[[ RECORDS FOR THE EXERCISE open ]]

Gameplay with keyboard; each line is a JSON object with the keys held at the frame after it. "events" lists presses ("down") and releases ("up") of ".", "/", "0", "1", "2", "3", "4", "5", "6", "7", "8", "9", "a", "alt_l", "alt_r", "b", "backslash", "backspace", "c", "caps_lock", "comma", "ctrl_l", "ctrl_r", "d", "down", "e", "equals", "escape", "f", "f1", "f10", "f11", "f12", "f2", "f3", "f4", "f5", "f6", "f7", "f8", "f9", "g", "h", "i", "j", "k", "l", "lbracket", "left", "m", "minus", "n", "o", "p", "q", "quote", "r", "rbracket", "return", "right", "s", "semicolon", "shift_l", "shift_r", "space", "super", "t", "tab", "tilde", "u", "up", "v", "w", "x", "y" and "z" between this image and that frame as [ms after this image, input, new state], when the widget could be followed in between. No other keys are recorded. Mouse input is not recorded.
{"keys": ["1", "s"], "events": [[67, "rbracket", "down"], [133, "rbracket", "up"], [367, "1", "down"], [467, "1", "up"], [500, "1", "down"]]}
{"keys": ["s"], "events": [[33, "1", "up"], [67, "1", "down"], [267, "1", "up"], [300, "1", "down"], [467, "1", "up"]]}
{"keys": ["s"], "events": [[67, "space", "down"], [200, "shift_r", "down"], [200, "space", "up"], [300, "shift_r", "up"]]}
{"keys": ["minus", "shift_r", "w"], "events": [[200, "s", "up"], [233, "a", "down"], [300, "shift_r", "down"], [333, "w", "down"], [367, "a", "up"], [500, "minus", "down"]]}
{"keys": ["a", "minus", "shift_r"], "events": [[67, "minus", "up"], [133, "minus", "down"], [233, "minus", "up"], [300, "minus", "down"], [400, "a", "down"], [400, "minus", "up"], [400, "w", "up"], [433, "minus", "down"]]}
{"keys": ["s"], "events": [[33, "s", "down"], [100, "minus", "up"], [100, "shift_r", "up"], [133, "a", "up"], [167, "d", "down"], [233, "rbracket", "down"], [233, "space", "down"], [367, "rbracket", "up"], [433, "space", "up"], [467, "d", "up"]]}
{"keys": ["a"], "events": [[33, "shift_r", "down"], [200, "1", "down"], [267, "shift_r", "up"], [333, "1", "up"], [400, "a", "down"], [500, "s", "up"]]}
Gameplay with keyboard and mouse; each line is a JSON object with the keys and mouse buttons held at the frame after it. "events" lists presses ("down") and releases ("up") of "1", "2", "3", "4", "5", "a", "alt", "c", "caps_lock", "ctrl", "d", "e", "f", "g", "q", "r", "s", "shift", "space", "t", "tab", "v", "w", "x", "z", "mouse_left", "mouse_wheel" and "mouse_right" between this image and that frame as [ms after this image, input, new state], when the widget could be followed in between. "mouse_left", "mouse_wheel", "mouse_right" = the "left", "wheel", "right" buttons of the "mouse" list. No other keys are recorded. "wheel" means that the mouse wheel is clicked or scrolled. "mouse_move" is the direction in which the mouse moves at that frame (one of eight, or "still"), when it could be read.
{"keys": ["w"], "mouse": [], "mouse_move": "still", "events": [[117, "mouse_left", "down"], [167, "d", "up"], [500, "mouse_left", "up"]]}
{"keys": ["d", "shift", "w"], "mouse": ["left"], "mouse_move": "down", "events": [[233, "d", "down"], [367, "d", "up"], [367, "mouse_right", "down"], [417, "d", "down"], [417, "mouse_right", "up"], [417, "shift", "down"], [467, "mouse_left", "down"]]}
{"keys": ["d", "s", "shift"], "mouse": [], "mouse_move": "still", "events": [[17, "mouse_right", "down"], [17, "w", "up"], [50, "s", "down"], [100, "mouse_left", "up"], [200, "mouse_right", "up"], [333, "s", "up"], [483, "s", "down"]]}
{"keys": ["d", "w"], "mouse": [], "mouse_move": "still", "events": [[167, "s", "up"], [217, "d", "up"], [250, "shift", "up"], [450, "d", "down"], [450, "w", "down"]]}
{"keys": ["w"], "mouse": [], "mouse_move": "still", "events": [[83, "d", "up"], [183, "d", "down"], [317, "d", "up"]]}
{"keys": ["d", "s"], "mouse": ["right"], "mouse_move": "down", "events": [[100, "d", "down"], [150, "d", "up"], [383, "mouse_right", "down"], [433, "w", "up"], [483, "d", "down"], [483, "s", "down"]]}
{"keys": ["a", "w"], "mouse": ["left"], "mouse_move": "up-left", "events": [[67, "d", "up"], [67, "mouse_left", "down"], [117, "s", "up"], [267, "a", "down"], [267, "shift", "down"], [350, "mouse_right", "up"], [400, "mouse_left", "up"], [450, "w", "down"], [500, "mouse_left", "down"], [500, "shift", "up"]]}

[[ RECORDS FOR THE EXERCISE closed ]]

So that nothing is lost, please repeat all of the entries exactly.

Gameplay with keyboard; each line is a JSON object with the keys held at the frame after it. "events" lists presses ("down") and releases ("up") of ".", "/", "0", "1", "2", "3", "4", "5", "6", "7", "8", "9", "a", "alt_l", "alt_r", "b", "backslash", "backspace", "c", "caps_lock", "comma", "ctrl_l", "ctrl_r", "d", "down", "e", "equals", "escape", "f", "f1", "f10", "f11", "f12", "f2", "f3", "f4", "f5", "f6", "f7", "f8", "f9", "g", "h", "i", "j", "k", "l", "lbracket", "left", "m", "minus", "n", "o", "p", "q", "quote", "r", "rbracket", "return", "right", "s", "semicolon", "shift_l", "shift_r", "space", "super", "t", "tab", "tilde", "u", "up", "v", "w", "x", "y" and "z" between this image and that frame as [ms after this image, input, new state], when the widget could be followed in between. No other keys are recorded. Mouse input is not recorded.
{"keys": ["1", "s"], "events": [[67, "rbracket", "down"], [133, "rbracket", "up"], [367, "1", "down"], [467, "1", "up"], [500, "1", "down"]]}
{"keys": ["s"], "events": [[33, "1", "up"], [67, "1", "down"], [267, "1", "up"], [300, "1", "down"], [467, "1", "up"]]}
{"keys": ["s"], "events": [[67, "space", "down"], [200, "shift_r", "down"], [200, "space", "up"], [300, "shift_r", "up"]]}
{"keys": ["minus", "shift_r", "w"], "events": [[200, "s", "up"], [233, "a", "down"], [300, "shift_r", "down"], [333, "w", "down"], [367, "a", "up"], [500, "minus", "down"]]}
{"keys": ["a", "minus", "shift_r"], "events": [[67, "minus", "up"], [133, "minus", "down"], [233, "minus", "up"], [300, "minus", "down"], [400, "a", "down"], [400, "minus", "up"], [400, "w", "up"], [433, "minus", "down"]]}
{"keys": ["s"], "events": [[33, "s", "down"], [100, "minus", "up"], [100, "shift_r", "up"], [133, "a", "up"], [167, "d", "down"], [233, "rbracket", "down"], [233, "space", "down"], [367, "rbracket", "up"], [433, "space", "up"], [467, "d", "up"]]}
{"keys": ["a"], "events": [[33, "shift_r", "down"], [200, "1", "down"], [267, "shift_r", "up"], [333, "1", "up"], [400, "a", "down"], [500, "s", "up"]]}
Gameplay with keyboard and mouse; each line is a JSON object with the keys and mouse buttons held at the frame after it. "events" lists presses ("down") and releases ("up") of "1", "2", "3", "4", "5", "a", "alt", "c", "caps_lock", "ctrl", "d", "e", "f", "g", "q", "r", "s", "shift", "space", "t", "tab", "v", "w", "x", "z", "mouse_left", "mouse_wheel" and "mouse_right" between this image and that frame as [ms after this image, input, new state], when the widget could be followed in between. "mouse_left", "mouse_wheel", "mouse_right" = the "left", "wheel", "right" buttons of the "mouse" list. No other keys are recorded. "wheel" means that the mouse wheel is clicked or scrolled. "mouse_move" is the direction in which the mouse moves at that frame (one of eight, or "still"), when it could be read.
{"keys": ["w"], "mouse": [], "mouse_move": "still", "events": [[117, "mouse_left", "down"], [167, "d", "up"], [500, "mouse_left", "up"]]}
{"keys": ["d", "shift", "w"], "mouse": ["left"], "mouse_move": "down", "events": [[233, "d", "down"], [367, "d", "up"], [367, "mouse_right", "down"], [417, "d", "down"], [417, "mouse_right", "up"], [417, "shift", "down"], [467, "mouse_left", "down"]]}
{"keys": ["d", "s", "shift"], "mouse": [], "mouse_move": "still", "events": [[17, "mouse_right", "down"], [17, "w", "up"], [50, "s", "down"], [100, "mouse_left", "up"], [200, "mouse_right", "up"], [333, "s", "up"], [483, "s", "down"]]}
{"keys": ["d", "w"], "mouse": [], "mouse_move": "still", "events": [[167, "s", "up"], [217, "d", "up"], [250, "shift", "up"], [450, "d", "down"], [450, "w", "down"]]}
{"keys": ["w"], "mouse": [], "mouse_move": "still", "events": [[83, "d", "up"], [183, "d", "down"], [317, "d", "up"]]}
{"keys": ["d", "s"], "mouse": ["right"], "mouse_move": "down", "events": [[100, "d", "down"], [150, "d", "up"], [383, "mouse_right", "down"], [433, "w", "up"], [483, "d", "down"], [483, "s", "down"]]}
{"keys": ["a", "w"], "mouse": ["left"], "mouse_move": "up-left", "events": [[67, "d", "up"], [67, "mouse_left", "down"], [117, "s", "up"], [267, "a", "down"], [267, "shift", "down"], [350, "mouse_right", "up"], [400, "mouse_left", "up"], [450, "w", "down"], [500, "mouse_left", "down"], [500, "shift", "up"]]}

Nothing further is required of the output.